==== Given material

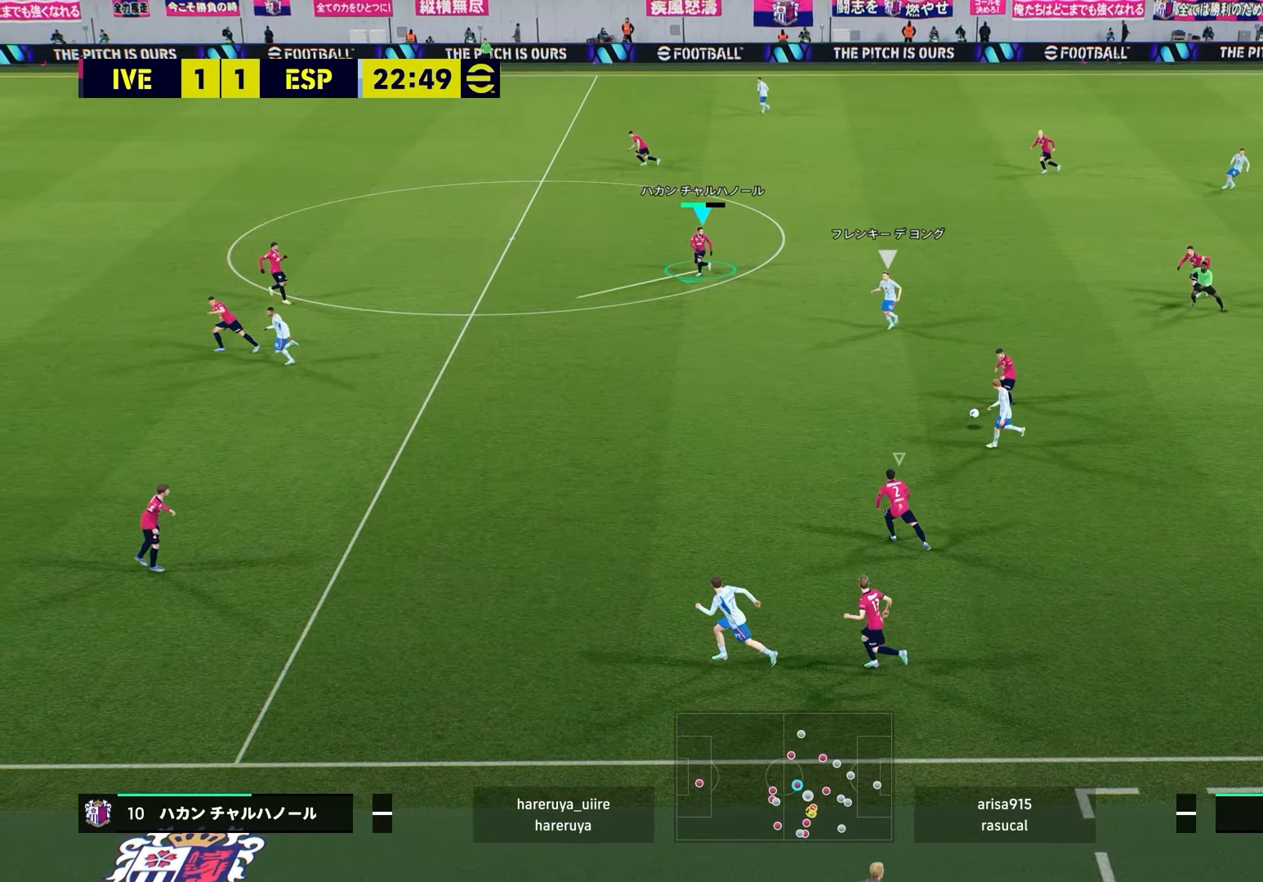
{"buttons": ["R2"], "left_stick": "right", "right_stick": "center", "events": [[300, "left_stick", "right"]]}
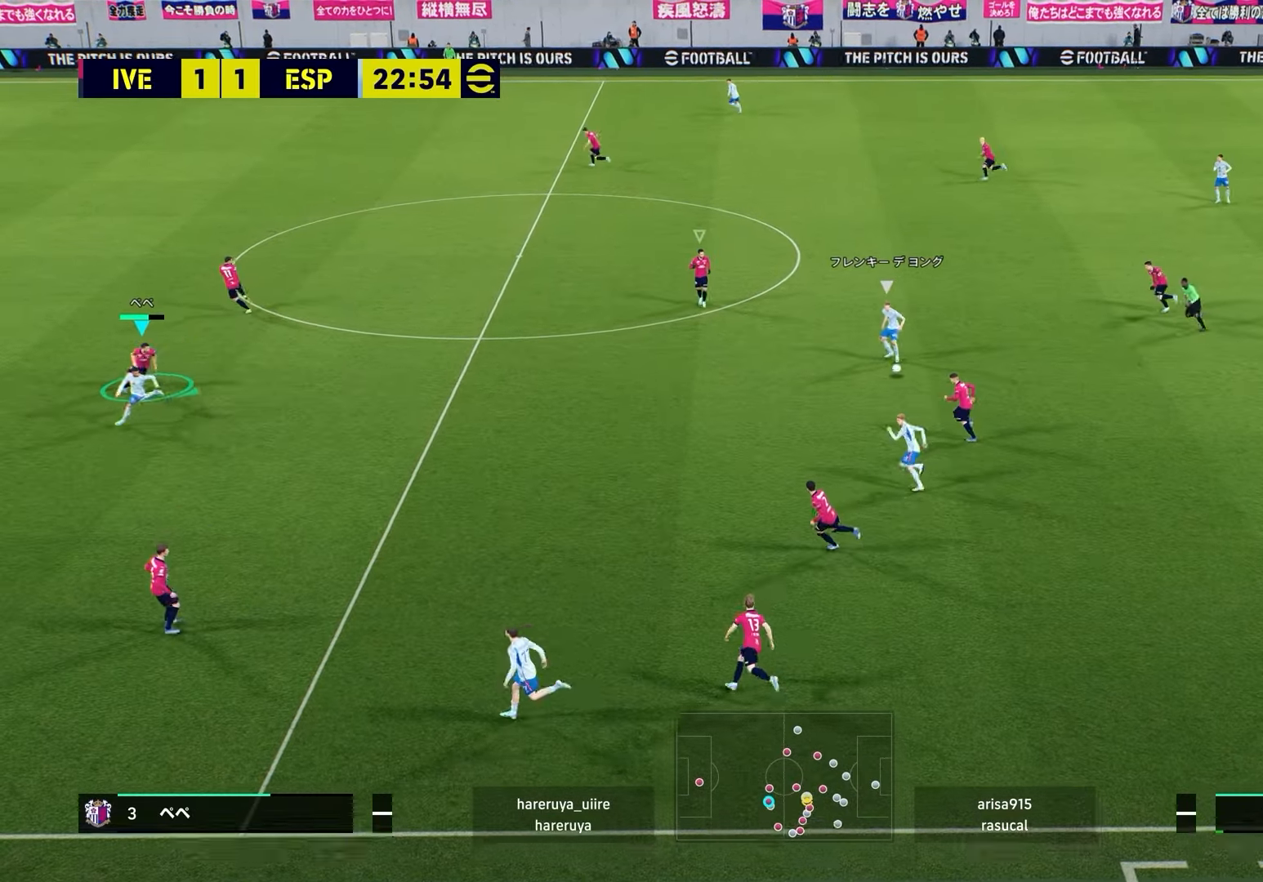
{"buttons": ["L2", "R2"], "left_stick": "down", "right_stick": "center", "events": [[67, "right_stick", "up-right"], [233, "right_stick", "center"], [250, "L2", "down"], [267, "left_stick", "center"], [333, "right_stick", "down-left"], [483, "left_stick", "down"], [483, "right_stick", "center"]]}
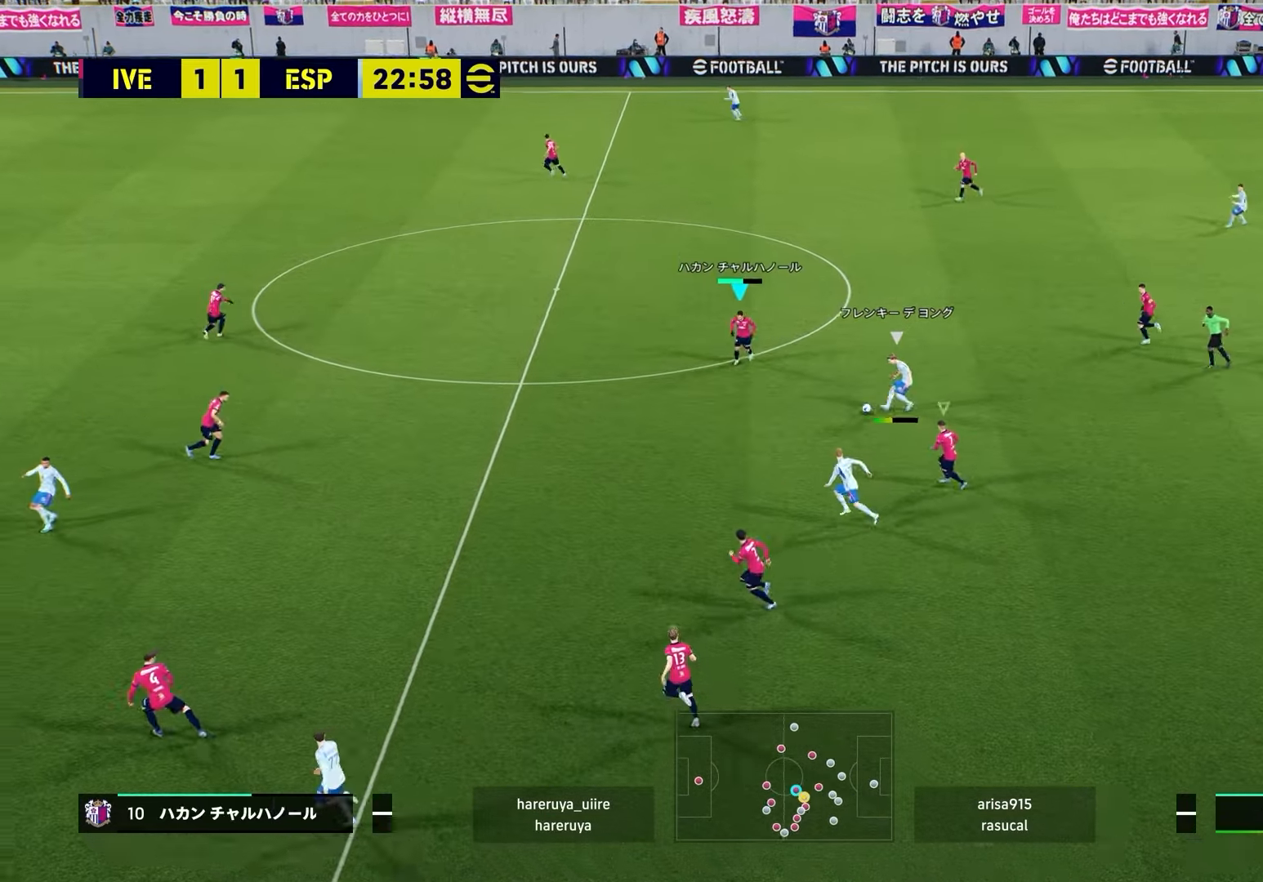
{"buttons": ["L2", "R2"], "left_stick": "down", "right_stick": "center", "events": []}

========

# Your objective
Repeat the material above in full and exactly, omitting the pictures.

# Task response
{"buttons": ["R2"], "left_stick": "right", "right_stick": "center", "events": [[300, "left_stick", "right"]]}
{"buttons": ["L2", "R2"], "left_stick": "down", "right_stick": "center", "events": [[67, "right_stick", "up-right"], [233, "right_stick", "center"], [250, "L2", "down"], [267, "left_stick", "center"], [333, "right_stick", "down-left"], [483, "left_stick", "down"], [483, "right_stick", "center"]]}
{"buttons": ["L2", "R2"], "left_stick": "down", "right_stick": "center", "events": []}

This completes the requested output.